Required task: Reproduce without alteration the stretch of lines from the first line through the line containing "2020 | Role: lightgrey", both ends included.

Record list:
-- Begin --

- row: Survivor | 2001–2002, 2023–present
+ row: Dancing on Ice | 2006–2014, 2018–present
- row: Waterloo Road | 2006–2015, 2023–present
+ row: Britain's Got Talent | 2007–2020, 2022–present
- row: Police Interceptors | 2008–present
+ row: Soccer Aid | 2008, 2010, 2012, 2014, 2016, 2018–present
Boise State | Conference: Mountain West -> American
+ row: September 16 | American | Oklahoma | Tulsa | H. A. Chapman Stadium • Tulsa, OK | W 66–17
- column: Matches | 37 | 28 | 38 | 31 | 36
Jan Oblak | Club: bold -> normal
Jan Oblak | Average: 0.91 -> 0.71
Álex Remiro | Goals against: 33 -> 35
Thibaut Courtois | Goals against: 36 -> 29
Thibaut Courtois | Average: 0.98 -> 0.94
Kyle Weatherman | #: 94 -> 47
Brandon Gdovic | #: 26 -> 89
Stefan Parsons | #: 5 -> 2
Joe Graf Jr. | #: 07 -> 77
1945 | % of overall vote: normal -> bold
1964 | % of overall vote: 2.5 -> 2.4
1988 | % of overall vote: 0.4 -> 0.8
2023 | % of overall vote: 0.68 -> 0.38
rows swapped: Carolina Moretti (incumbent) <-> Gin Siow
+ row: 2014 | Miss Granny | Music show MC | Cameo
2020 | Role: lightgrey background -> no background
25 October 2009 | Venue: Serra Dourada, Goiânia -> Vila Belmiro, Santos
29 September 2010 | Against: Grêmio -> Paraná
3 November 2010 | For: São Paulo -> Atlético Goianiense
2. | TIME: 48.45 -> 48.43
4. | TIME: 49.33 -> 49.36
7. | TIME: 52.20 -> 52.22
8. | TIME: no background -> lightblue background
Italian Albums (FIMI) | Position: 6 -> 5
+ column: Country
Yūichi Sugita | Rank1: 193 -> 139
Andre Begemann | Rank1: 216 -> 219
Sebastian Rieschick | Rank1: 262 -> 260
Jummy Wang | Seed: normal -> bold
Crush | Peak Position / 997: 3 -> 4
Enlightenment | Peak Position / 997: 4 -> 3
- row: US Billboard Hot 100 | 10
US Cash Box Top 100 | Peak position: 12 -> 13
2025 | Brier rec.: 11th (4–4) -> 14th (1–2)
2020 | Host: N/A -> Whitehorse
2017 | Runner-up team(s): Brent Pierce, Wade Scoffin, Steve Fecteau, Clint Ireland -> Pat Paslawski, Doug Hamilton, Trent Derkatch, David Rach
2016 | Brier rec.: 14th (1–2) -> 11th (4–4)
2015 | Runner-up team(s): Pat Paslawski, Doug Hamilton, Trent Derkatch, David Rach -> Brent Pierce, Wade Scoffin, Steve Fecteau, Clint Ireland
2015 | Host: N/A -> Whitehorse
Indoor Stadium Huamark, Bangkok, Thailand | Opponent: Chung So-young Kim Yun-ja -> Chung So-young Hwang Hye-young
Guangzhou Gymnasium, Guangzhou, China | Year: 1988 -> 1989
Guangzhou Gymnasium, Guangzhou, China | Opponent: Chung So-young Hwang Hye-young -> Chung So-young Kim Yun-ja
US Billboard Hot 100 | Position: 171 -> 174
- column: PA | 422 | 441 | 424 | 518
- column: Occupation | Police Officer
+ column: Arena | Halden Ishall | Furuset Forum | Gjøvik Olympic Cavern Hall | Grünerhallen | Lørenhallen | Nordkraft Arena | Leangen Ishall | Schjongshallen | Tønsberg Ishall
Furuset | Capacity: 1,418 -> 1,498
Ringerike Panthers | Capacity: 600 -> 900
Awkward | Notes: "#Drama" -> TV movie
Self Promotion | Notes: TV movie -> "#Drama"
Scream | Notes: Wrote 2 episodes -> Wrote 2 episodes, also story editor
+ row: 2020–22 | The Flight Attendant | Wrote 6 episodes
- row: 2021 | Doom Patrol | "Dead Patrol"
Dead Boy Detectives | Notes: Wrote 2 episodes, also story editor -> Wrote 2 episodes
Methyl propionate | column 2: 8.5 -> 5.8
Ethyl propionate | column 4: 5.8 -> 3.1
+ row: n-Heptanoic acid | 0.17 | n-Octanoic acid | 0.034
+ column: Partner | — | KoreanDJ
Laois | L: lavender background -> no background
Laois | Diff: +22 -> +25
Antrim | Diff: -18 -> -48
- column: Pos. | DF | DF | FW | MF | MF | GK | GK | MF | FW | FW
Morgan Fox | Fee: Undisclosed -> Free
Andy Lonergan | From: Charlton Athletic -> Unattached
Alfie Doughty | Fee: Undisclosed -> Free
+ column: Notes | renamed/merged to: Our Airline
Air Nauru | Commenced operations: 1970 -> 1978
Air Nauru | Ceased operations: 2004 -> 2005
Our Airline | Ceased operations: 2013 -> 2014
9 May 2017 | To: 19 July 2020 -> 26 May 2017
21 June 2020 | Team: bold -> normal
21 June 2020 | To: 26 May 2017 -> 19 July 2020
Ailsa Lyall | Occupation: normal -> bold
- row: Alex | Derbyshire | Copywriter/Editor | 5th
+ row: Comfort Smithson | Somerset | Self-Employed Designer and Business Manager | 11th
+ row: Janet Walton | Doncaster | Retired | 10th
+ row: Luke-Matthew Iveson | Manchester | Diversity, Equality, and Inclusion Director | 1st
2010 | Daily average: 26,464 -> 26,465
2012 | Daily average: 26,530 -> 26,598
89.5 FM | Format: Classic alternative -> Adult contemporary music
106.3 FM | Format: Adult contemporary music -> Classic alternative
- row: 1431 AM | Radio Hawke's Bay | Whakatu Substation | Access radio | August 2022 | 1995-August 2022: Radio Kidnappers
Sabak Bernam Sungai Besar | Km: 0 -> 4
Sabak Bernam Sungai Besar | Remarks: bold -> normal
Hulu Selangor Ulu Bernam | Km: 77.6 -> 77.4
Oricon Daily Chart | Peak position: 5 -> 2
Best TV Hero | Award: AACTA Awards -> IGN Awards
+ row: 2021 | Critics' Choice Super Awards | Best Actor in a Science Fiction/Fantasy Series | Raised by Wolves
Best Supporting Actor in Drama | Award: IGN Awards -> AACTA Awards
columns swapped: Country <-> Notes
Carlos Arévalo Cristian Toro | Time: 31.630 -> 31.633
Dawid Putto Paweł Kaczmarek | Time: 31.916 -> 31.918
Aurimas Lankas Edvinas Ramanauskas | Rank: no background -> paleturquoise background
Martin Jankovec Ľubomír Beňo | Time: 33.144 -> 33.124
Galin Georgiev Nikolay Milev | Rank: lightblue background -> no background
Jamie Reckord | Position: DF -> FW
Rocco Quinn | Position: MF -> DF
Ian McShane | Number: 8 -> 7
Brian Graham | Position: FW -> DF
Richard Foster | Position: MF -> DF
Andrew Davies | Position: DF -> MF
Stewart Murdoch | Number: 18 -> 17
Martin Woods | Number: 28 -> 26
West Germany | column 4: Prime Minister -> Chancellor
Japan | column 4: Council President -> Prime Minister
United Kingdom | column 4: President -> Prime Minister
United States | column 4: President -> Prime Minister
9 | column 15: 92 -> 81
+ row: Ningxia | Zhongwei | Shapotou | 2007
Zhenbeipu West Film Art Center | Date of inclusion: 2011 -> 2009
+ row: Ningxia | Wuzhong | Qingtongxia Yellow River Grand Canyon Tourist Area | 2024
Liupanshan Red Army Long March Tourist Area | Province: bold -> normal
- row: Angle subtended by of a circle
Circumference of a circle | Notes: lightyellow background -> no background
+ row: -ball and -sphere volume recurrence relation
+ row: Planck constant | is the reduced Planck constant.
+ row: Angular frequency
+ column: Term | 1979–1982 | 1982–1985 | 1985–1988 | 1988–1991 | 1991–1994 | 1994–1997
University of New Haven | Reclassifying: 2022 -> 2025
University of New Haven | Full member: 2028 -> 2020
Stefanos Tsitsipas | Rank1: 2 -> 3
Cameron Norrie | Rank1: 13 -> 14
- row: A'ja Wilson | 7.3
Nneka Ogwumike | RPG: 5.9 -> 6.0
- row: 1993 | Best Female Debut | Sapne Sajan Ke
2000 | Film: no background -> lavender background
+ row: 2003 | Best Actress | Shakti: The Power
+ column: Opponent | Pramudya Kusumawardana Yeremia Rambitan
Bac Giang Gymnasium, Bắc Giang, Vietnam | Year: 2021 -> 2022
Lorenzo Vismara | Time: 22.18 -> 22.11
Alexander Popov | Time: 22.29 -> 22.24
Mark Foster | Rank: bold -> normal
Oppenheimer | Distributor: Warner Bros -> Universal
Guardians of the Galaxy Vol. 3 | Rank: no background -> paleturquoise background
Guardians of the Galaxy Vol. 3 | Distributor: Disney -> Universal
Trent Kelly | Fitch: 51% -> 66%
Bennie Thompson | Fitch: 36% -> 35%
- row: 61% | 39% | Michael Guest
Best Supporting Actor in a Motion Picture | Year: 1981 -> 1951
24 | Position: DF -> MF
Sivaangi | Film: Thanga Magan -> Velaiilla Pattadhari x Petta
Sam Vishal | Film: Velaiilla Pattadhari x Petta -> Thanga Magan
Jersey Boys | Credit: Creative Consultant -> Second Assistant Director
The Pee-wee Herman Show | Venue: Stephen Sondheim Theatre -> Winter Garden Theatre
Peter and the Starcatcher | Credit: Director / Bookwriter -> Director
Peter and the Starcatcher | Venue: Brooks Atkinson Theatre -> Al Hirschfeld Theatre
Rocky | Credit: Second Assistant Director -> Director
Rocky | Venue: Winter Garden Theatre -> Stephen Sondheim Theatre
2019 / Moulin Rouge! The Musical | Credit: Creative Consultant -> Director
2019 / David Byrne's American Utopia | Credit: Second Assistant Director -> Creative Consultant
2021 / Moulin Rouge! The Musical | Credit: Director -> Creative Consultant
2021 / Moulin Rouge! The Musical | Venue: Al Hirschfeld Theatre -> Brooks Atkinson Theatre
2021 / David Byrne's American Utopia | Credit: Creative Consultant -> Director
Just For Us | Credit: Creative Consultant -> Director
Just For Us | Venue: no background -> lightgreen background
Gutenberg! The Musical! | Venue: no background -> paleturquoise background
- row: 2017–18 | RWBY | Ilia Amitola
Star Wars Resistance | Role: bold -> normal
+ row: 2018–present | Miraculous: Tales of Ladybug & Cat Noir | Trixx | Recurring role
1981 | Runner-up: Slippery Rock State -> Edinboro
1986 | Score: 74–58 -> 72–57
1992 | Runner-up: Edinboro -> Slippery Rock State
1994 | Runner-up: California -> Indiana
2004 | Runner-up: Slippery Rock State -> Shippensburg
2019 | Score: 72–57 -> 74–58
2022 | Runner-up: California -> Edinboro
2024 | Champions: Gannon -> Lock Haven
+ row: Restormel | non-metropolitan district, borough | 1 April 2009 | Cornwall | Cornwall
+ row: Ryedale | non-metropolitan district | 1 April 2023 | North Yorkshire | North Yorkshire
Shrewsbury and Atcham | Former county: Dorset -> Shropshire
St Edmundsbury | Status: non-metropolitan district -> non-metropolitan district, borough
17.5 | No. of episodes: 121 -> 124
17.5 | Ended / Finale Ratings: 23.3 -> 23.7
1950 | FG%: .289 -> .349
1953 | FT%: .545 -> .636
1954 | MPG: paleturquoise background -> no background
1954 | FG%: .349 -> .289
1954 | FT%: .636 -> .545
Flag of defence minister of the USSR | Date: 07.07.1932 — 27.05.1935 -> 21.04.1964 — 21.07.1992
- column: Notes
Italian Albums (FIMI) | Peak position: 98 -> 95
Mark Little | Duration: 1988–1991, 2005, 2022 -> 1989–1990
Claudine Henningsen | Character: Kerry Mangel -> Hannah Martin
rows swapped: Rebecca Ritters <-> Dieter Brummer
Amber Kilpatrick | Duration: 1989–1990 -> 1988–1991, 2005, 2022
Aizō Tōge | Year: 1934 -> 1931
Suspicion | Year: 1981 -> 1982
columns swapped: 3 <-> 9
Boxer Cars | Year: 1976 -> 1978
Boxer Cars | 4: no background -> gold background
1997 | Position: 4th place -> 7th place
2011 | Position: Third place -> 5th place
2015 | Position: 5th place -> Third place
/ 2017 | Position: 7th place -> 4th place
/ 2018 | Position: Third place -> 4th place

-- End --

Solved problem:
- row: Survivor | 2001–2002, 2023–present
+ row: Dancing on Ice | 2006–2014, 2018–present
- row: Waterloo Road | 2006–2015, 2023–present
+ row: Britain's Got Talent | 2007–2020, 2022–present
- row: Police Interceptors | 2008–present
+ row: Soccer Aid | 2008, 2010, 2012, 2014, 2016, 2018–present
Boise State | Conference: Mountain West -> American
+ row: September 16 | American | Oklahoma | Tulsa | H. A. Chapman Stadium • Tulsa, OK | W 66–17
- column: Matches | 37 | 28 | 38 | 31 | 36
Jan Oblak | Club: bold -> normal
Jan Oblak | Average: 0.91 -> 0.71
Álex Remiro | Goals against: 33 -> 35
Thibaut Courtois | Goals against: 36 -> 29
Thibaut Courtois | Average: 0.98 -> 0.94
Kyle Weatherman | #: 94 -> 47
Brandon Gdovic | #: 26 -> 89
Stefan Parsons | #: 5 -> 2
Joe Graf Jr. | #: 07 -> 77
1945 | % of overall vote: normal -> bold
1964 | % of overall vote: 2.5 -> 2.4
1988 | % of overall vote: 0.4 -> 0.8
2023 | % of overall vote: 0.68 -> 0.38
rows swapped: Carolina Moretti (incumbent) <-> Gin Siow
+ row: 2014 | Miss Granny | Music show MC | Cameo
2020 | Role: lightgrey background -> no background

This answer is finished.